Interestingly, it’s not trust in AI, it’s the belief that prevention is even possible.

For years, companies have been told they can reduce costs, yet around 30% of cloud spend is still wasted. That’s because most tools analyse waste after it happens, they don’t stop it.

Once engineers see an issue flagged in real time, with clear context and a simple fix, the skepticism disappears. It becomes tangible.

What is one leadership mistake that fundamentally changed how you operate?

Focusing too much on the product, and not enough on marketing early on.

Great products don’t speak for themselves, especially when you’re creating a new category. Marketing isn’t something you layer on later; it shapes how the product is understood and adopted. Starting early makes a significant difference.

Where do you see the biggest inefficiencies today?

The biggest inefficiency is the disconnect between engineering decisions and their financial impact.

Every time a developer deploys infrastructure or triggers an AI workload, they’re making a financial decision, without visibility into its cost implications.

AI is amplifying this. Costs are more volatile, and traditional feedback loops can’t keep up.

Atmoz brings cost awareness into that decision point, making efficiency part of the engineering discipline, much like security became over time.

At this stage, how do you define success?

Success isn’t a single milestone, it’s a series of moments.

Signing a new customer.
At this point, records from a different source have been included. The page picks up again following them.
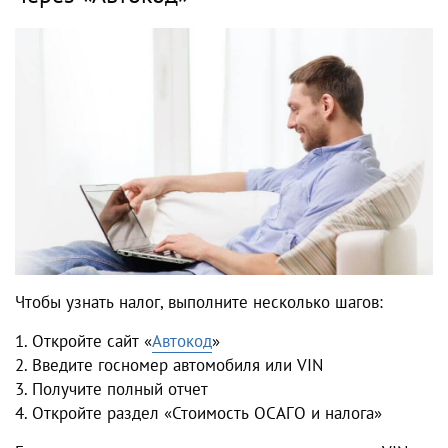
Чтобы узнать налог, выполните несколько шагов:
1. Откройте сайт «
Автокод
»
2. Введите госномер автомобиля или VIN
3. Получите полный отчет
4. Откройте раздел «Стоимость ОСАГО и налога»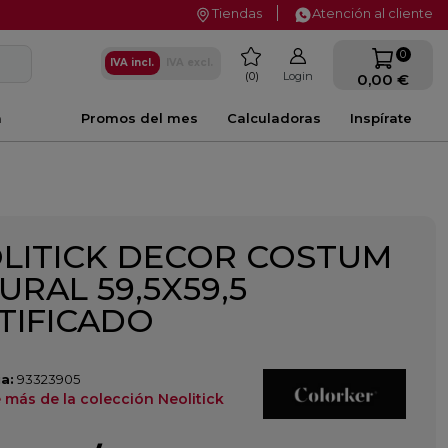
Tiendas
Atención al cliente
favorite
0
IVA incl.
IVA excl.
0
Login
0,00 €
a
Promos del mes
Calculadoras
Inspírate
LITICK DECOR COSTUM
URAL 59,5X59,5
TIFICADO
a:
93323905
más de la colección Neolitick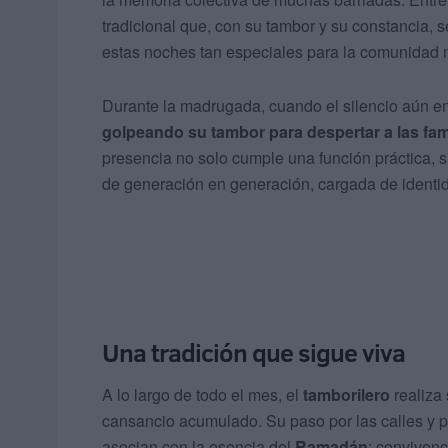
tradicional que, con su tambor y su constancia, 
estas noches tan especiales para la comunidad
Durante la madrugada, cuando el silencio aún en
golpeando su tambor para despertar a las fami
presencia no solo cumple una función práctica, s
de generación en generación, cargada de identida
Una tradición que sigue viva
A lo largo de todo el mes, el
tamborilero
realiza s
cansancio acumulado. Su paso por las calles y 
asocian con la esencia del
Ramadán
: convivenc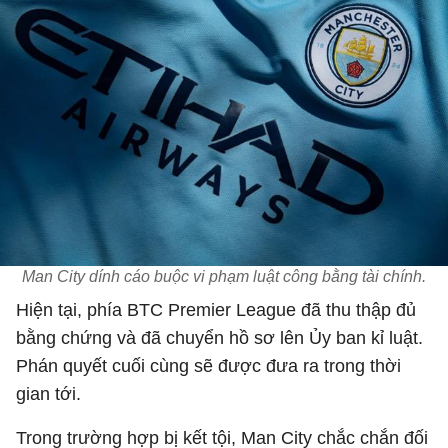
Man City dính cáo buộc vi phạm luật công bằng tài chính.
Hiện tại, phía BTC Premier League đã thu thập đủ
bằng chứng và đã chuyển hồ sơ lên Ủy ban kỉ luật.
Phán quyết cuối cùng sẽ được đưa ra trong thời
gian tới.
Trong trường hợp bị kết tội, Man City chắc chắn đối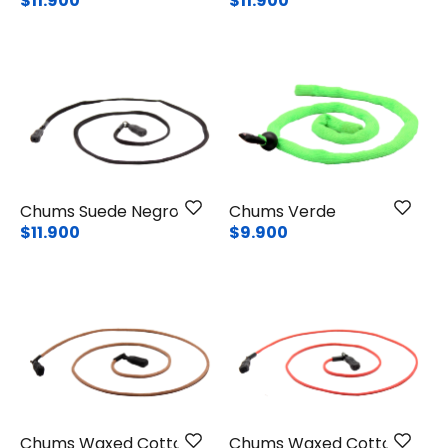
$11.900
$11.900
Chums Suede Negro
Chums Verde
$11.900
$9.900
Chums Waxed Cotton
Chums Waxed Cotton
Launching a capability that impacts spend. Getting a call from a customer excited because they just saved $30K on something they didn’t even know was happening.

Those moments are what drive us forward.

You’re defining a new category. What does it take to change long-held assumptions?

It starts with conviction. You’re asking people to question something they’ve accepted as normal.

But conviction alone isn’t enough, proof is everything. Category change happens when someone sees it working in their own environment and has that “aha” moment.

That’s why we focus on immediate, tangible value. When waste is prevented in real time, the mindset shift follows naturally.

Resilience also matters. When you challenge established models, you will be dismissed. The key is to stay grounded in the problem and keep showing evidence.

Has the industry been solving cloud waste the wrong way? Why hasn’t it changed?

I wouldn’t say wrong, FinOps tools solved the problem they were designed for. They brought visibility and governance, which was critical.

But they were built on the assumption that cost is something you analyse after it happens.

Today, cost is created instantly, when infrastructure is provisioned or AI workloads run. But feedback still comes later. That gap is the issue.

What’s changed is the pace of engineering. With AI, decisions are faster and costs are more dynamic. What used to be inefficient is now unsustainable.

That’s why prevention isn’t just an improvement, it’s becoming essential.

How will engineering teams work differently in five years?

Cost will no longer be treated as something external, owned by finance. It will become part of the engineering feedback loop, like performance or reliability.

Atmoz brings that awareness into everyday workflows, guiding better decisions without adding friction.

Over time, this shifts behaviour. Waste isn’t something you detect and fix later, it simply doesn’t get created.

The result is not just lower cost, but faster teams, better decisions, and more room to innovate.